-- Start of Material provided --

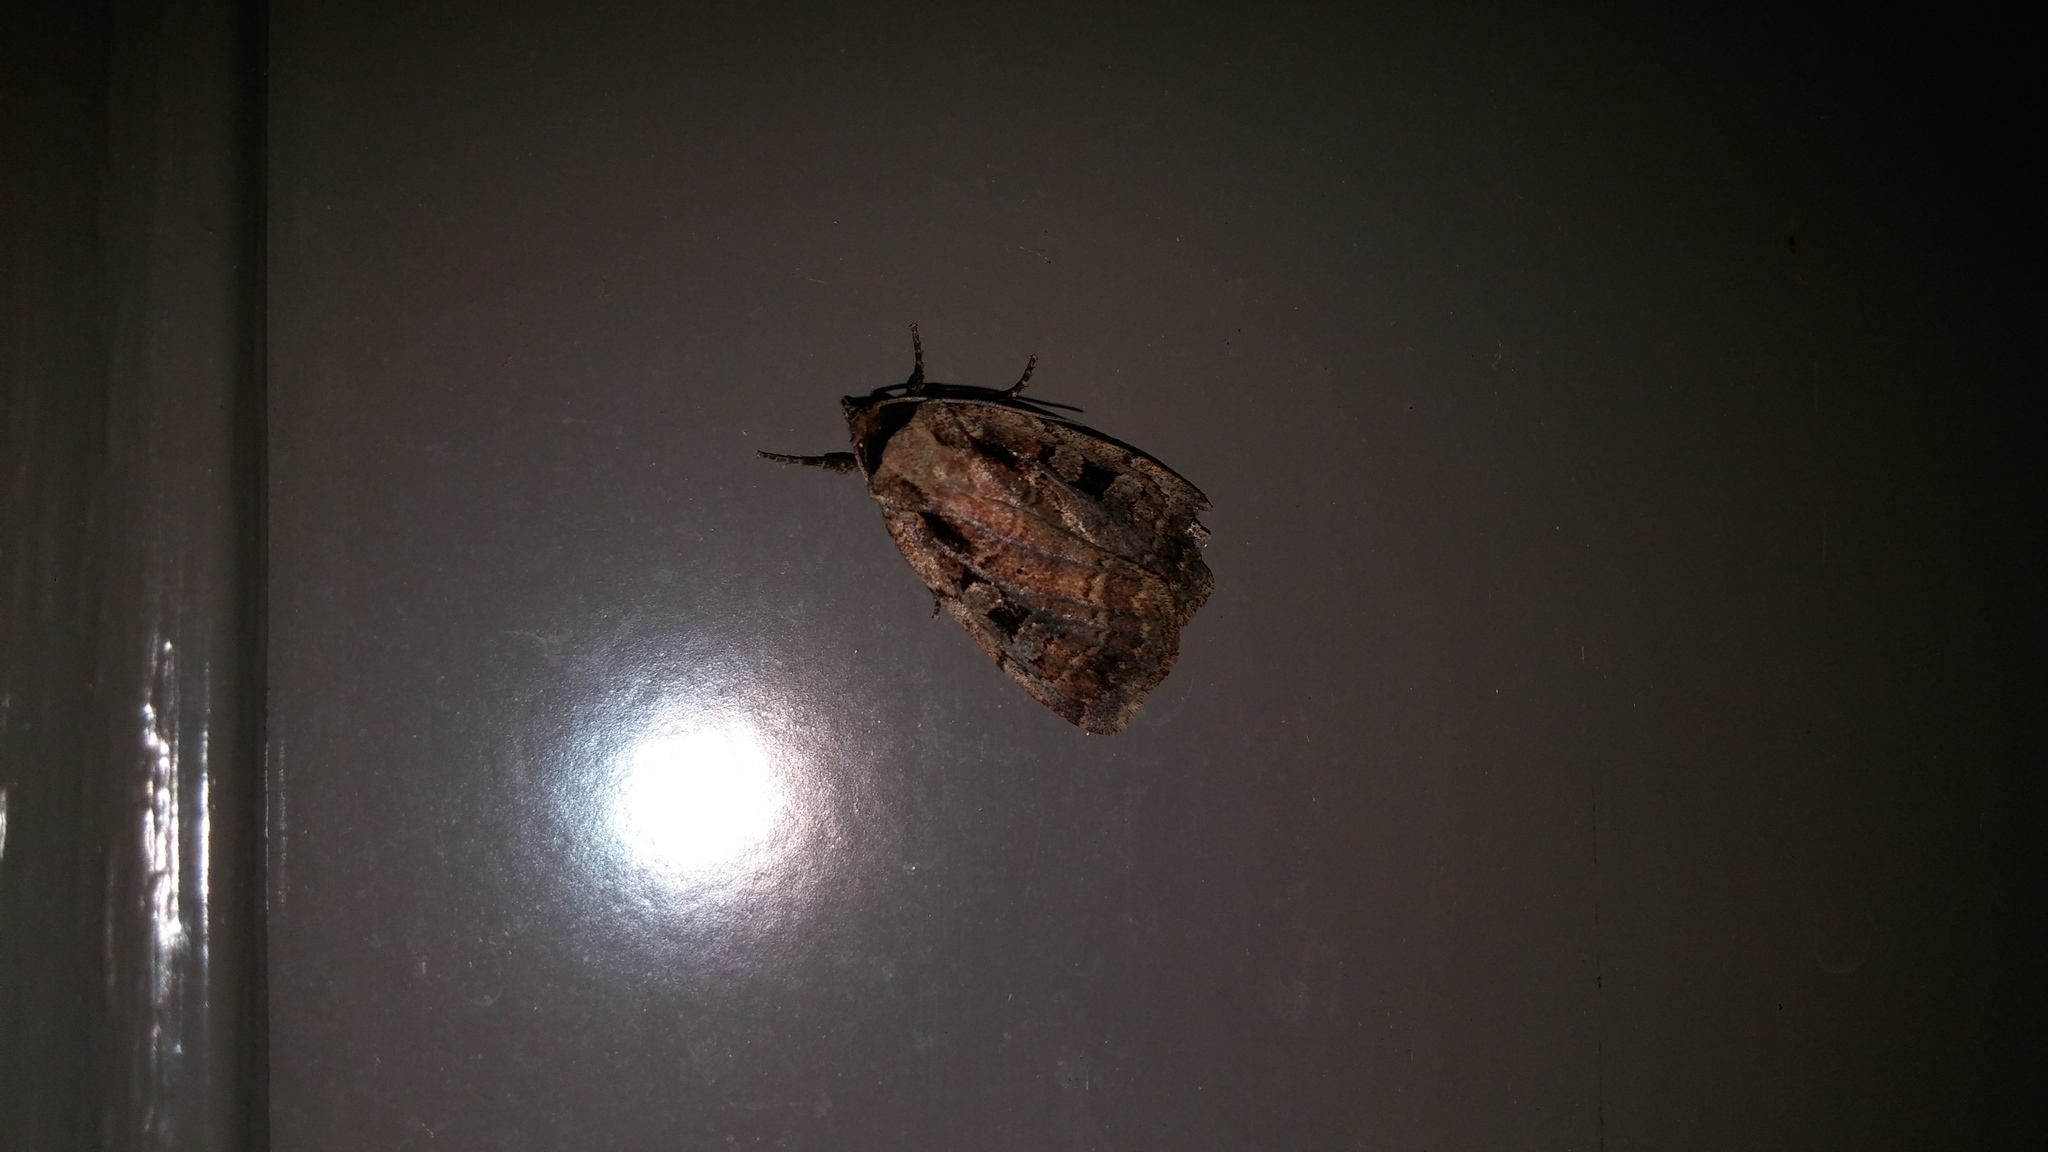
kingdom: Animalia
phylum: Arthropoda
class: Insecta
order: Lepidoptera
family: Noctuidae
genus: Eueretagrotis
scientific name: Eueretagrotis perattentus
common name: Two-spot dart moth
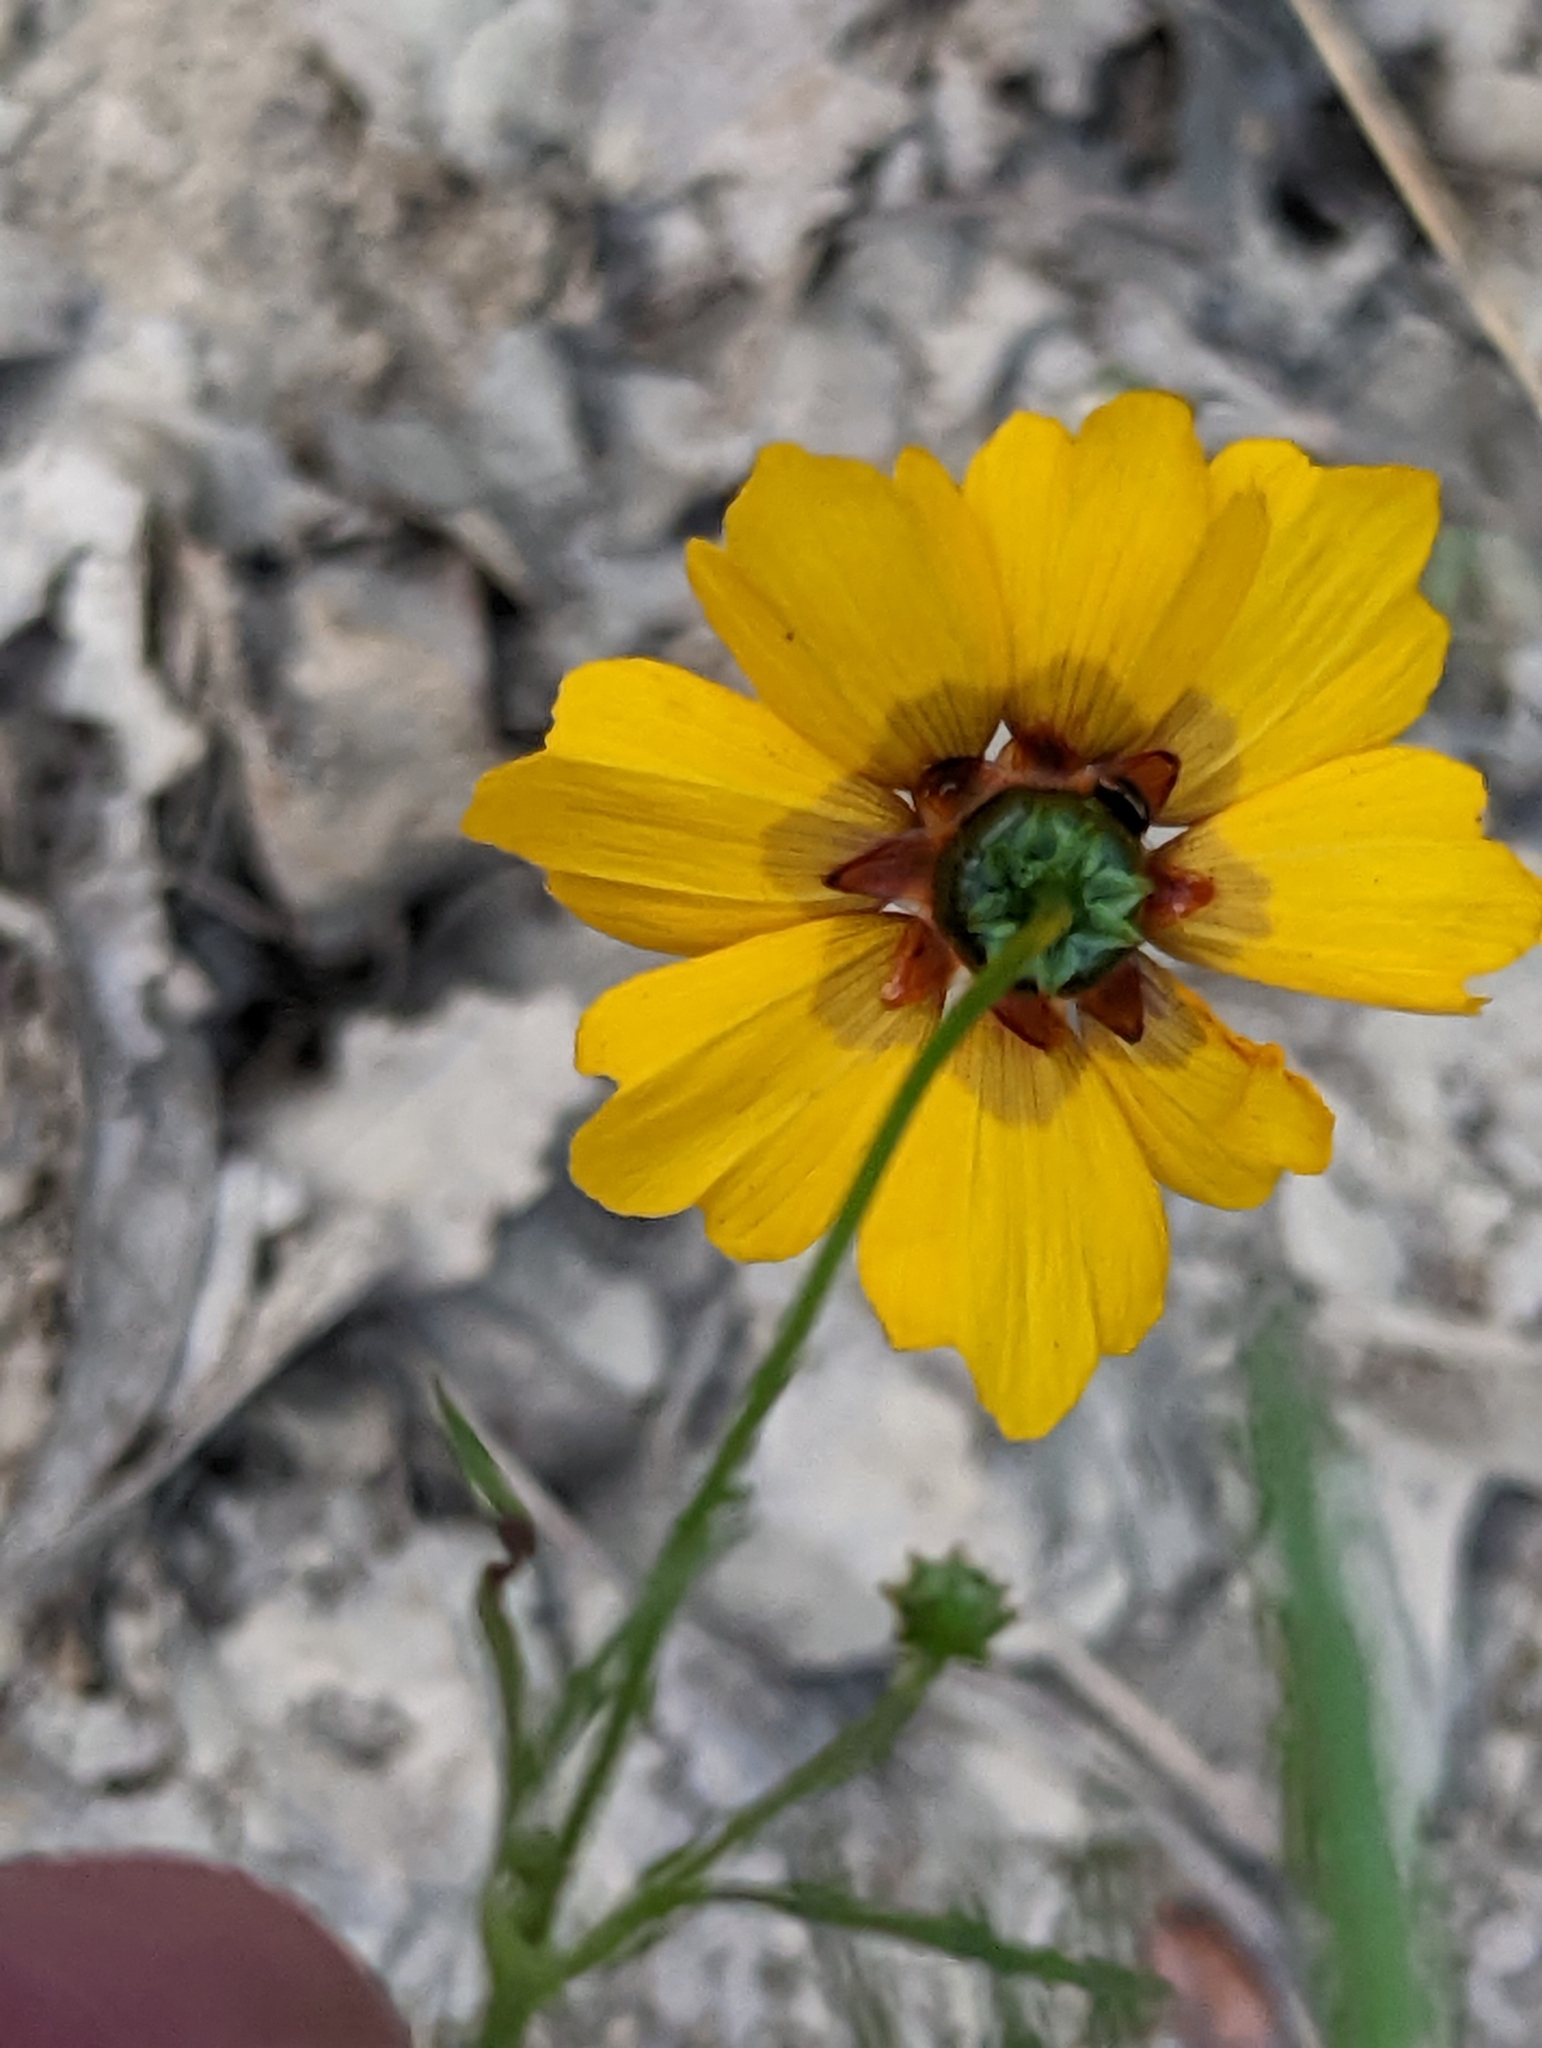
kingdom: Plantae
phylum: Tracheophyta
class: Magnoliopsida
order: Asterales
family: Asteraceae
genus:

-- End of Material provided --

* **What is asked**: Render the text lines of all the material above as a Markdown table with the columns "Row" and "Entry," numbering each line in order and skipping blank lines. Leave the pictures out.

* **Result**:
| Row | Entry |
|---|---|
| 1 | kingdom: Animalia |
| 2 | phylum: Arthropoda |
| 3 | class: Insecta |
| 4 | order: Lepidoptera |
| 5 | family: Noctuidae |
| 6 | genus: Eueretagrotis |
| 7 | scientific name: Eueretagrotis perattentus |
| 8 | common name: Two-spot dart moth |
| 9 | kingdom: Plantae |
| 10 | phylum: Tracheophyta |
| 11 | class: Magnoliopsida |
| 12 | order: Asterales |
| 13 | family: Asteraceae |
| 14 | genus: |